Meetings are undertaken, decisions made and it is business as usual.

If that is the case, why can’t we get answers to issues that were raised, in some cases, years ago?

To list a few, we are still waiting on action to be taken to finish the walkway along Mirreen St Hawks Nest, the pathway along Myall St to link with the Shopping Centre.

The 40 KPH speed limit along Marine Drive.

The one -way traffic for motorised wheelchair vehicles on the Singing Bridge.

The “no standing” zone on the corner of Myall and Maxwell Streets.

Road repairs in Pindimar and elsewhere in the townships are also dragging the chain.

These are but of a few of the outstanding matters and it would seem sections of Council are disconnected to other more functioning divisions.

The Progress Association is attempting to raise dialogue with management of the Engineering section.

On the positive side Progress committee members have arranged with the Garden Club to work with Council in improving and maintaining gardens within the Hawks Nest shopping precinct.

Still on the subject of Council, a proposal has been suggested to beautify the water tanks on Shearwater with murals.

This has been happening in many country towns and it appears Midcoast Council have already begun a “tank trail” and have received funding to do two projects which unfortunately does not include Tea Gardens.

Another future project will be a walking and trail bike track in Council land to the eastern side of Lions Lookout
We are pleased to advise the two leaning posts installed for ferry use on the public wharf were removed today.

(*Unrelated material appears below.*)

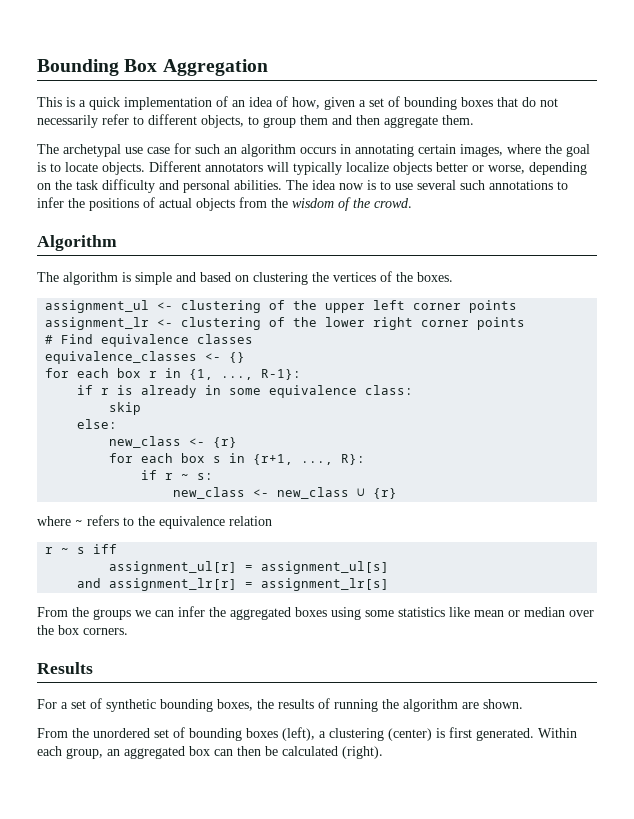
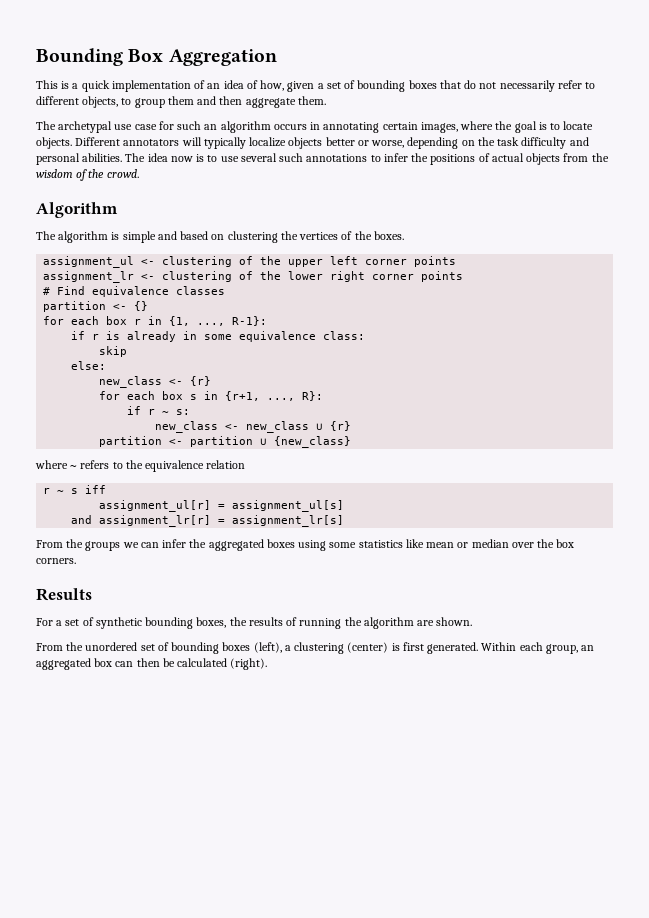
[45,351,198,364] equivalence_classes -> [43,301,107,312] partition
(398, 493) none -> [99,436,352,448] // partition <- partition ∪ {new_class}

Their removal will provide a mooring area for an extra three recreational vessels.

The costs were generously met by the Myall Lakes Aquatic Club.

These posts are over 7 metres in length and will be transported by Council to the NPWL storage area near Bombah Point.

It is little known that the club conducts pro bono repair work within the Myall Lakes National Park and these posts will be used where needed.

The dredging of the “shortcut” channel will be finished by the time this issue of NOTA is published.

It is a more complete job than what was conducted in 2015 and should provide a longer period of access for the boating fraternity as well as servicing the river with the vital exchange of oceanic water.

On the subject of dredging, we have received reports of increasing sand migration further up river and is now impacting on the ferry service.

Those reports have been forwarded to Council and in turn to RMS in the hope that corrective action can be undertaken in the near future.

is particularly important in view of the current ferry problems and the strong possibility that a new vessel the “Wangi Queen” may be introduced to the service.

That vessel is larger than the current ferry’s and draws a deeper draught.

Progress has written to our State Representative Kate Washington in regards to the Myall Way turn off from the M1 Expressway.

The recent fatality has resurrected the call for warnings lights as was installed on the Medowie Rd intersection.

Ms Washington has confirmed she has written to RMS and is waiting on a response.

The necessity was recently exacerbated over the long weekend where it appears, we have been “discovered” by the rest of NSW and traffic congestion turning into the intersection was stretched back to the fast lane on the highway.

A perfect setting for a terrible accident.

Particularly relevant as it appears a large number of the explorers have discovered the perfect place and vowed to return.